* Work order:
Could you restate all of the records below exactly, with the pictures left out?

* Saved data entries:
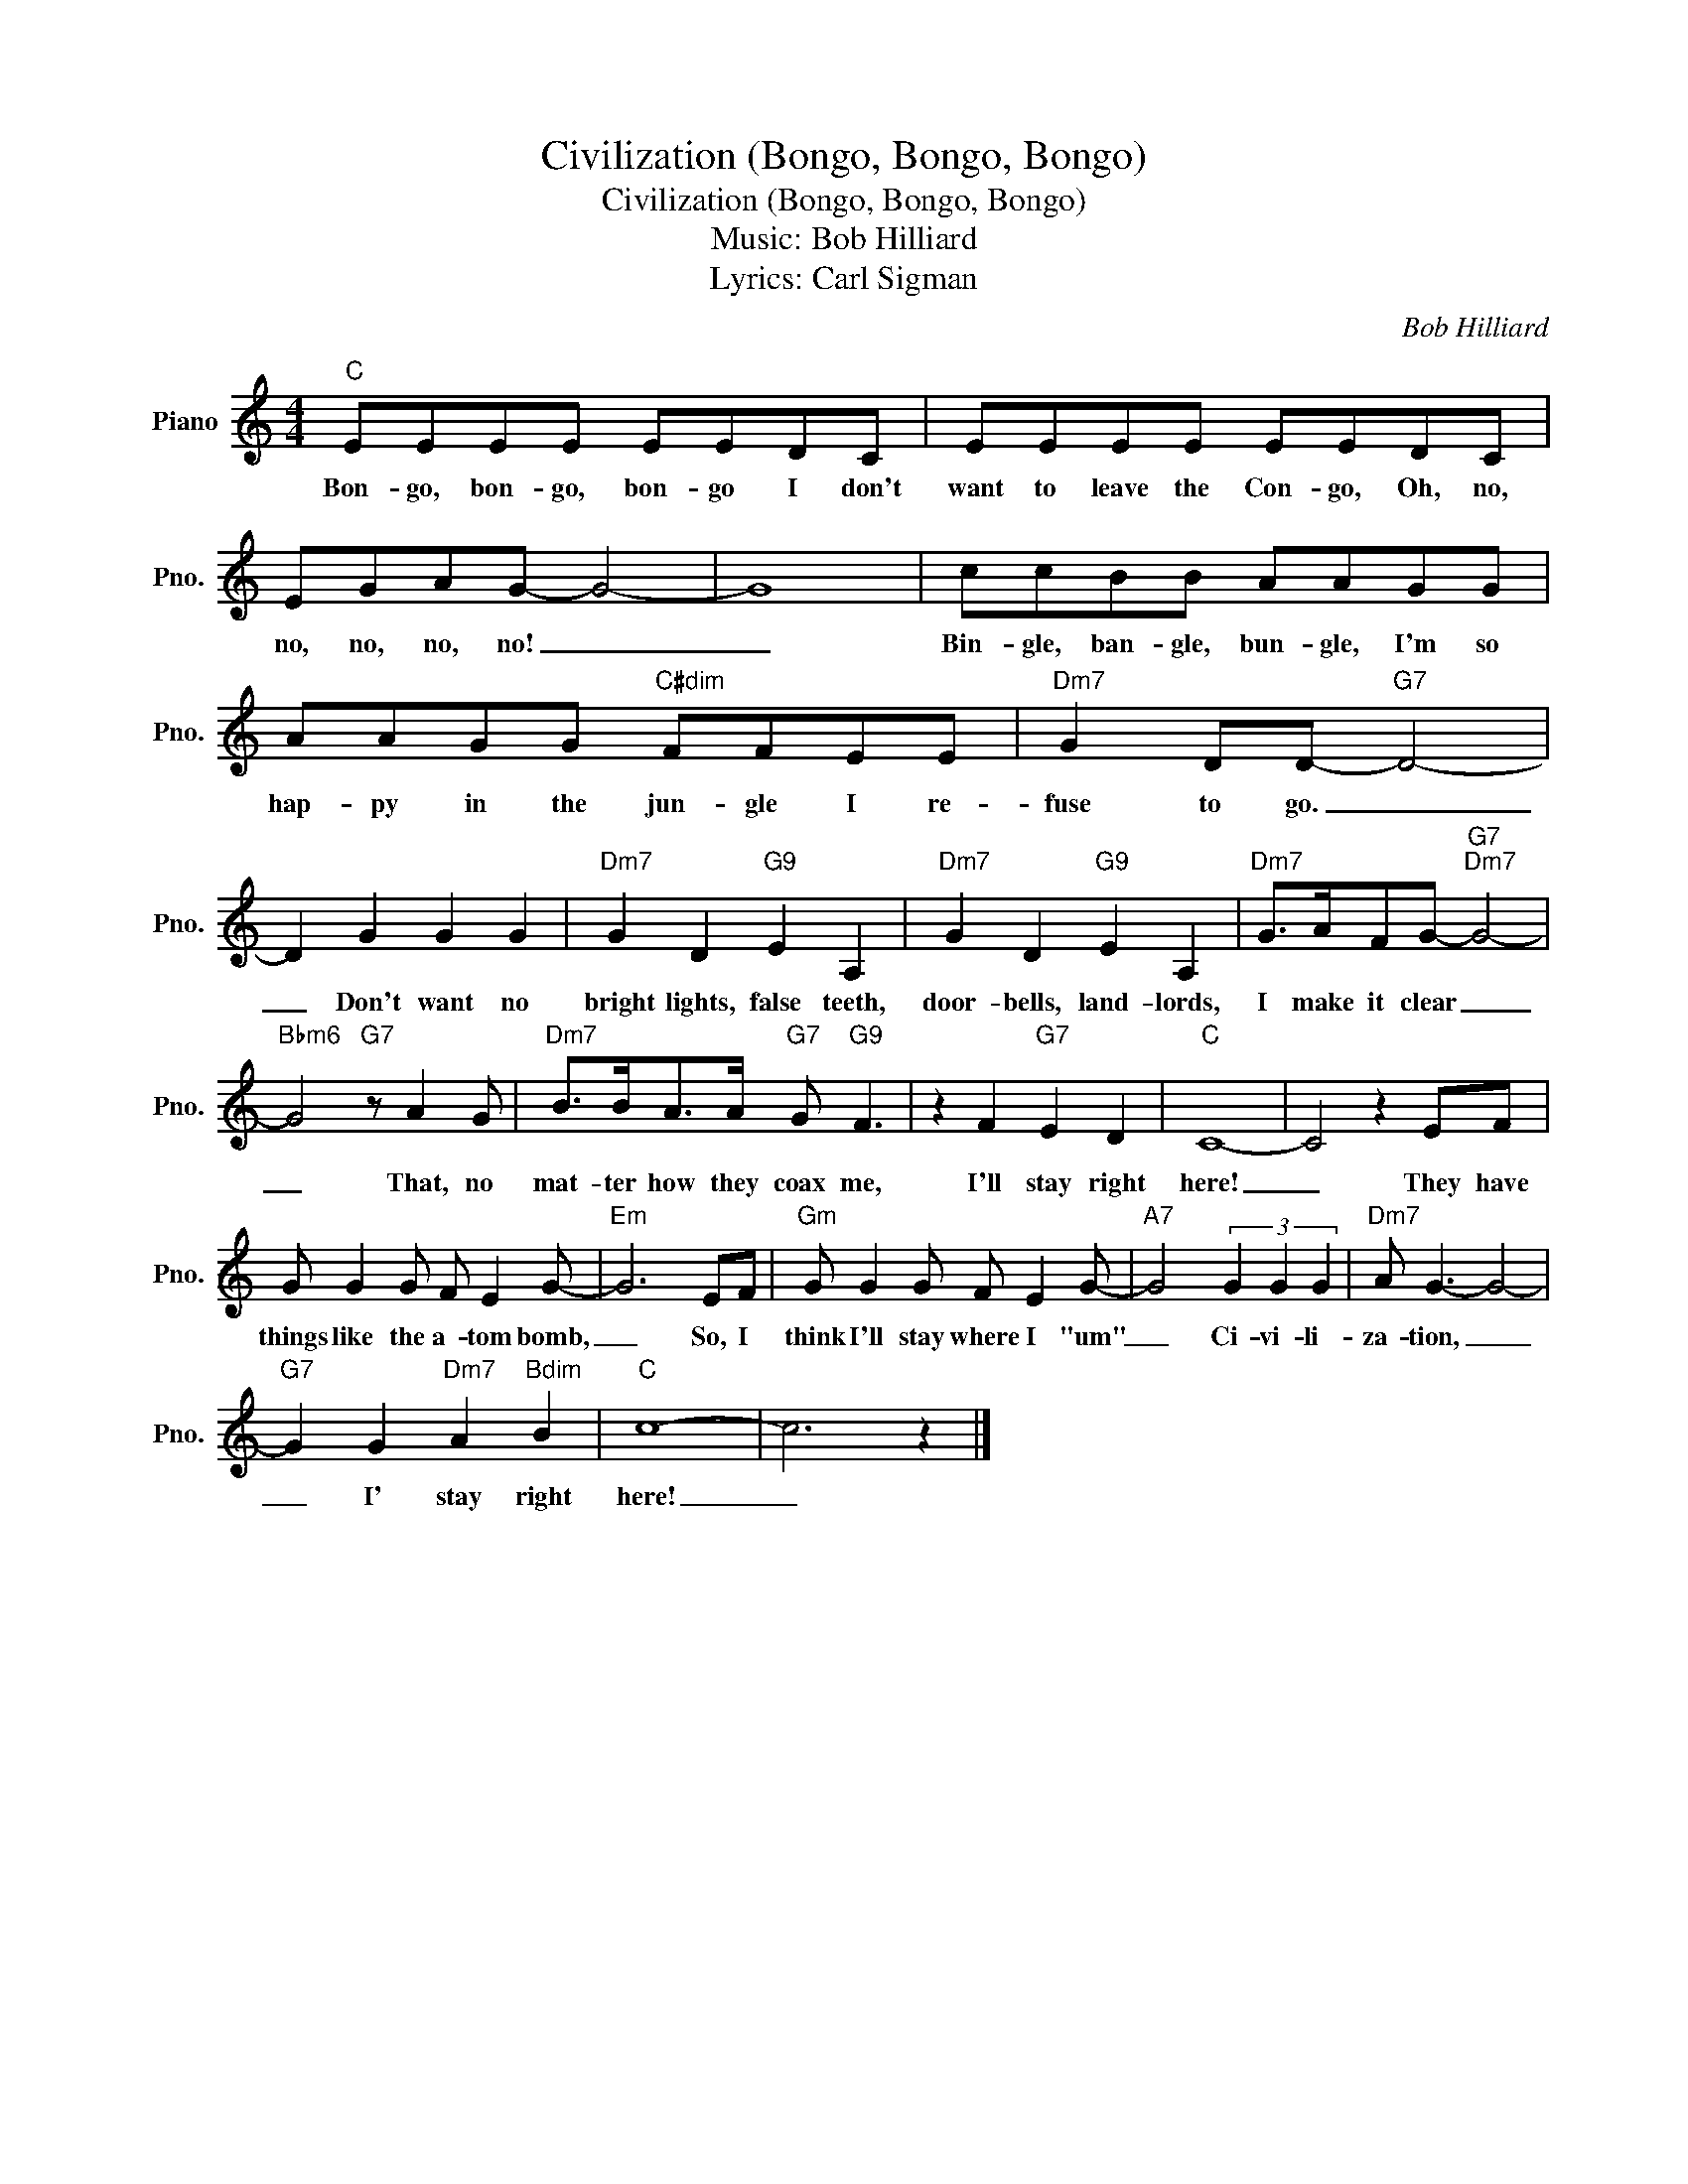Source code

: X:1
T:Civilization (Bongo, Bongo, Bongo)
T:Civilization (Bongo, Bongo, Bongo)
T:
T:Music: Bob Hilliard
T:Lyrics: Carl Sigman
C:Bob Hilliard
Z:All Rights Reserved
L:1/8
M:4/4
K:C
V:1 treble nm="Piano" snm="Pno."
%%MIDI program 0
%%MIDI control 7 100
%%MIDI control 10 64
V:1
"C" EEEE EEDC | EEEE EEDC | EGAG- G4- | G8 | ccBB AAGG | AAGG"C#dim" FFEE |"Dm7" G2 DD-"G7" D4- | %7
w: Bon- go, bon- go, bon- go I don't|want to leave the Con- go, Oh, no,|no, no, no, no! _|_|Bin- gle, ban- gle, bun- gle, I'm so|hap- py in the jun- gle I re-|fuse to go. _|
 D2 G2 G2 G2 |"Dm7" G2 D2"G9" E2 A,2 |"Dm7" G2 D2"G9" E2 A,2 |"Dm7" G>AFG-"G7""Dm7" G4- | %11
w: _ Don't want no|bright lights, false teeth,|door- bells, land- lords,|I make it clear _|
"Bbm6" G4"G7" z A2 G |"Dm7" B>BA>A"G7" G"G9" F3 | z2 F2"G7" E2 D2 |"C" C8- | C4 z2 EF | %16
w: _ That, no|mat- ter how they coax me,|I'll stay right|here!|_ They have|
 G G2 G F E2 G- |"Em" G6 EF |"Gm" G G2 G F E2 G- |"A7" G4 (3G2 G2 G2 |"Dm7" A G3- G4- | %21
w: things like the a- tom bomb,|_ So, I|think I'll stay where I "um"|_ Ci- vi- li-|za- tion, _|
"G7" G2 G2"Dm7" A2"Bdim" B2 |"C" c8- | c6 z2 |] %24
w: _ I' stay right|here!|_|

* Written solution:
Source code

: X:1
T:Civilization (Bongo, Bongo, Bongo)
T:Civilization (Bongo, Bongo, Bongo)
T:
T:Music: Bob Hilliard
T:Lyrics: Carl Sigman
C:Bob Hilliard
Z:All Rights Reserved
L:1/8
M:4/4
K:C
V:1 treble nm="Piano" snm="Pno."
%%MIDI program 0
%%MIDI control 7 100
%%MIDI control 10 64
V:1
"C" EEEE EEDC | EEEE EEDC | EGAG- G4- | G8 | ccBB AAGG | AAGG"C#dim" FFEE |"Dm7" G2 DD-"G7" D4- | %7
w: Bon- go, bon- go, bon- go I don't|want to leave the Con- go, Oh, no,|no, no, no, no! _|_|Bin- gle, ban- gle, bun- gle, I'm so|hap- py in the jun- gle I re-|fuse to go. _|
 D2 G2 G2 G2 |"Dm7" G2 D2"G9" E2 A,2 |"Dm7" G2 D2"G9" E2 A,2 |"Dm7" G>AFG-"G7""Dm7" G4- | %11
w: _ Don't want no|bright lights, false teeth,|door- bells, land- lords,|I make it clear _|
"Bbm6" G4"G7" z A2 G |"Dm7" B>BA>A"G7" G"G9" F3 | z2 F2"G7" E2 D2 |"C" C8- | C4 z2 EF | %16
w: _ That, no|mat- ter how they coax me,|I'll stay right|here!|_ They have|
 G G2 G F E2 G- |"Em" G6 EF |"Gm" G G2 G F E2 G- |"A7" G4 (3G2 G2 G2 |"Dm7" A G3- G4- | %21
w: things like the a- tom bomb,|_ So, I|think I'll stay where I "um"|_ Ci- vi- li-|za- tion, _|
"G7" G2 G2"Dm7" A2"Bdim" B2 |"C" c8- | c6 z2 |] %24
w: _ I' stay right|here!|_|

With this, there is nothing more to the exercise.